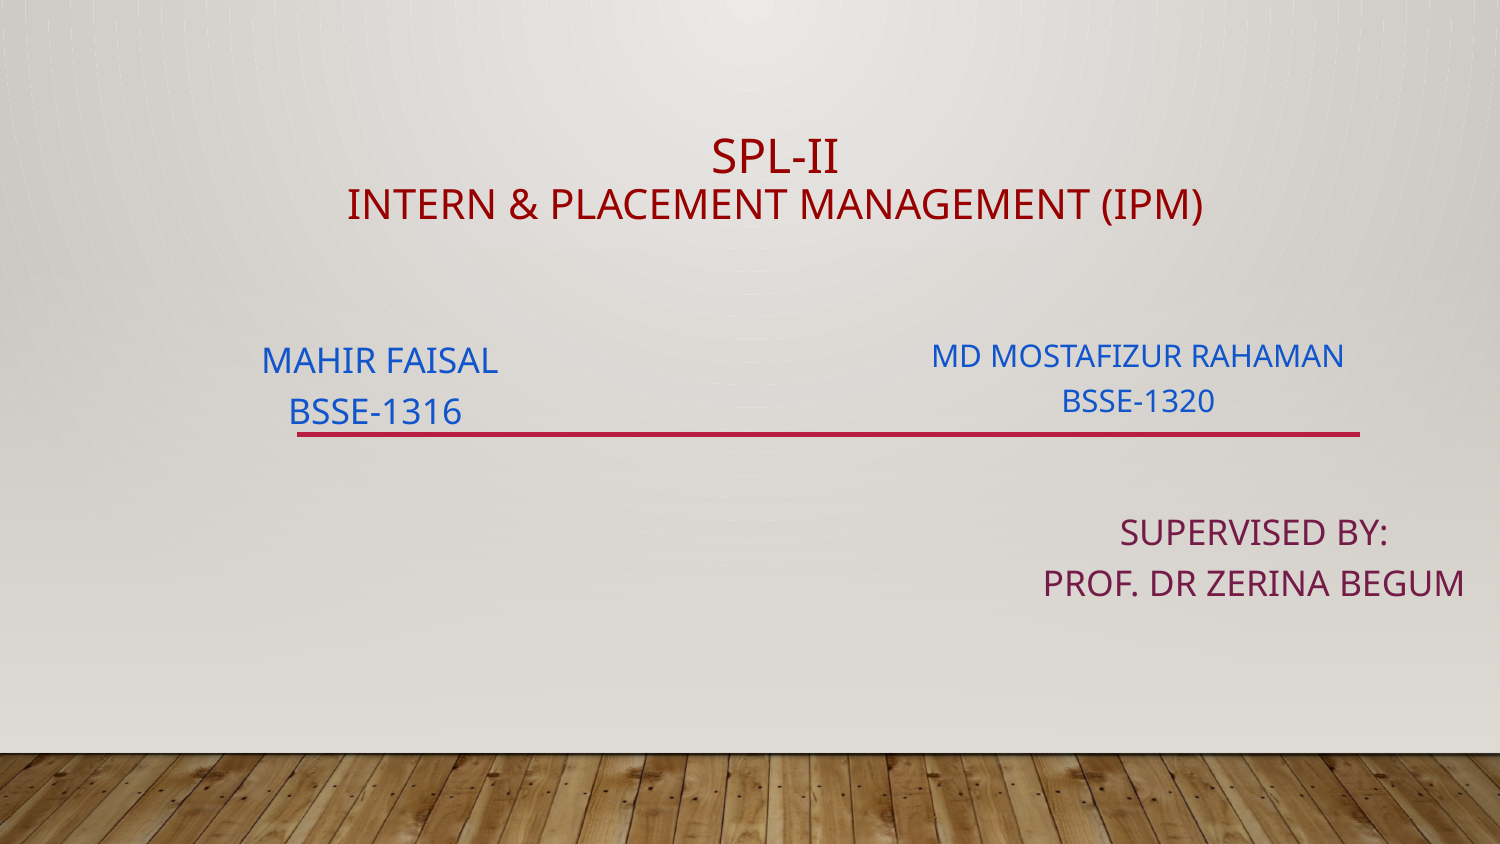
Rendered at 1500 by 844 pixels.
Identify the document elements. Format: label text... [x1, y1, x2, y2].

title SPL-II Intern & Placement Management (IPM) [258, 170, 1293, 287]
subtitle Md Mostafizur Rahaman BSSE-1320 [892, 314, 1385, 465]
picture [0, 753, 1500, 844]
subtitle Supervised by: Prof. Dr Zerina Begum [1008, 485, 1500, 637]
subtitle Mahir Faisal BSSE-1316 [129, 314, 621, 465]
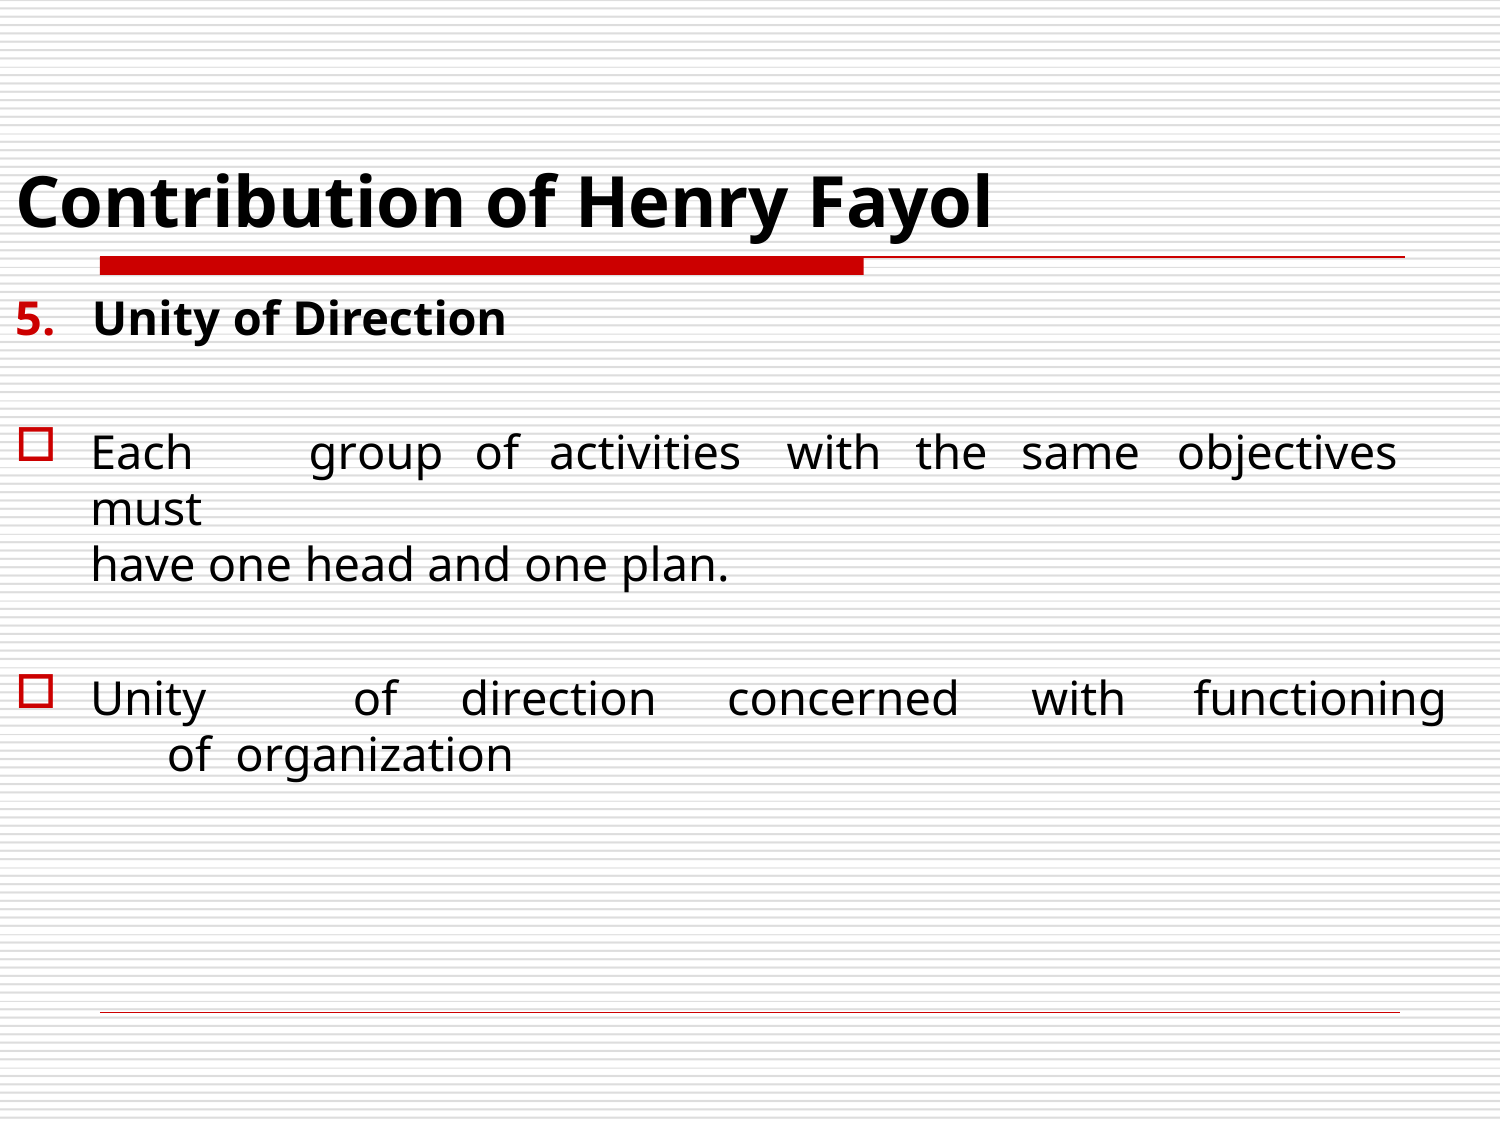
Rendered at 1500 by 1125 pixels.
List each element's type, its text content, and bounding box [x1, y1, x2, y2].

title Contribution of Henry Fayol [13, 154, 1117, 286]
text_box 5. Unity of Direction Each group of activities with the same objectives must have one head and one plan. Unity of direction concerned with functioning of organization [12, 286, 1488, 782]
picture [0, 0, 1500, 1125]
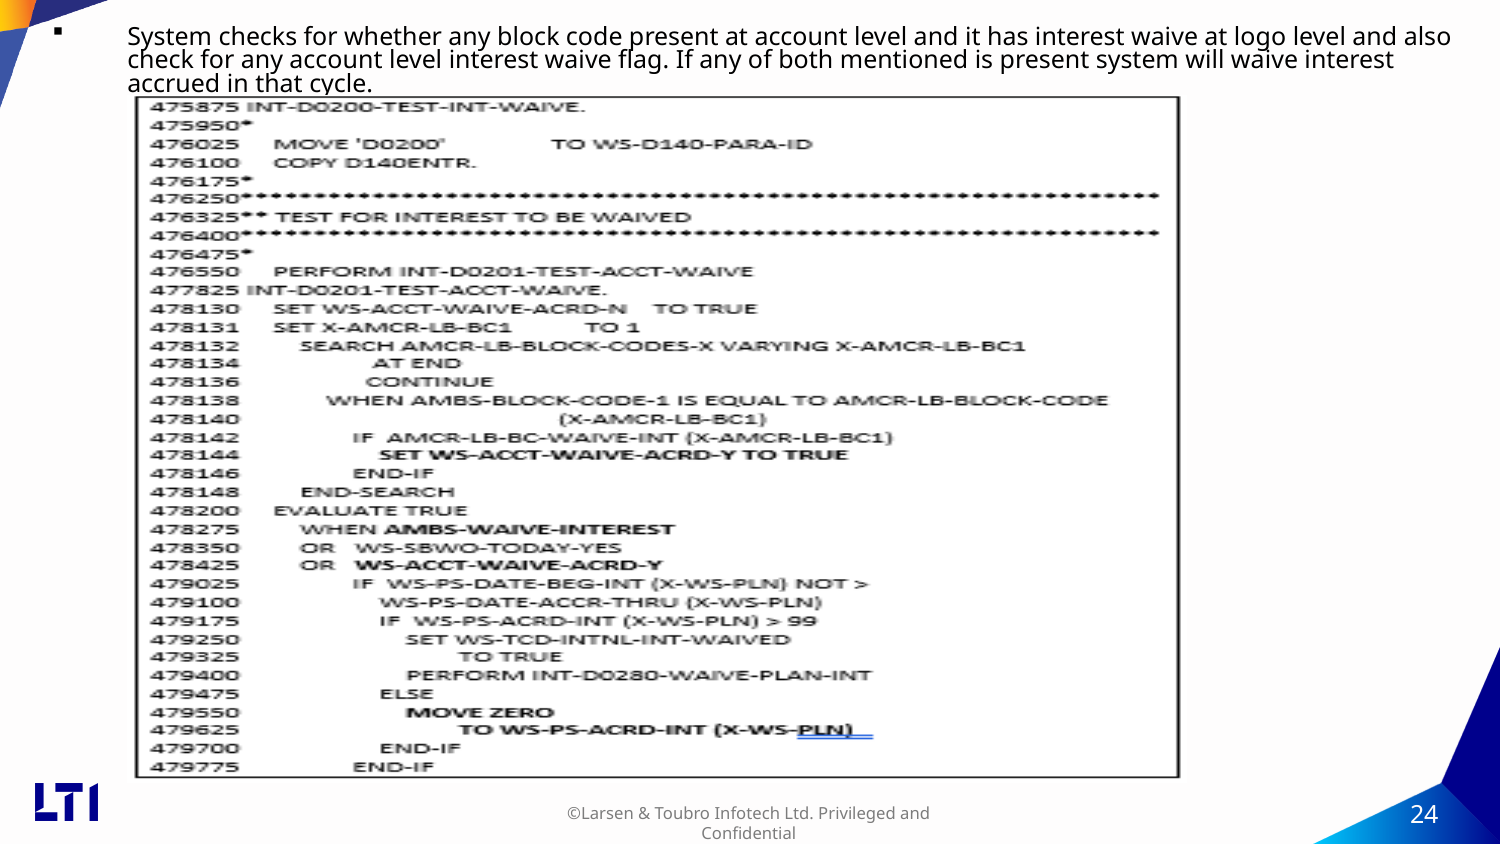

■ Work instruction: Read the entries and show each line that mentions "pixels".

■ Reply:
Rendered at 1500 by 844 pixels.
Rendered at 1500 by 1125 pixels.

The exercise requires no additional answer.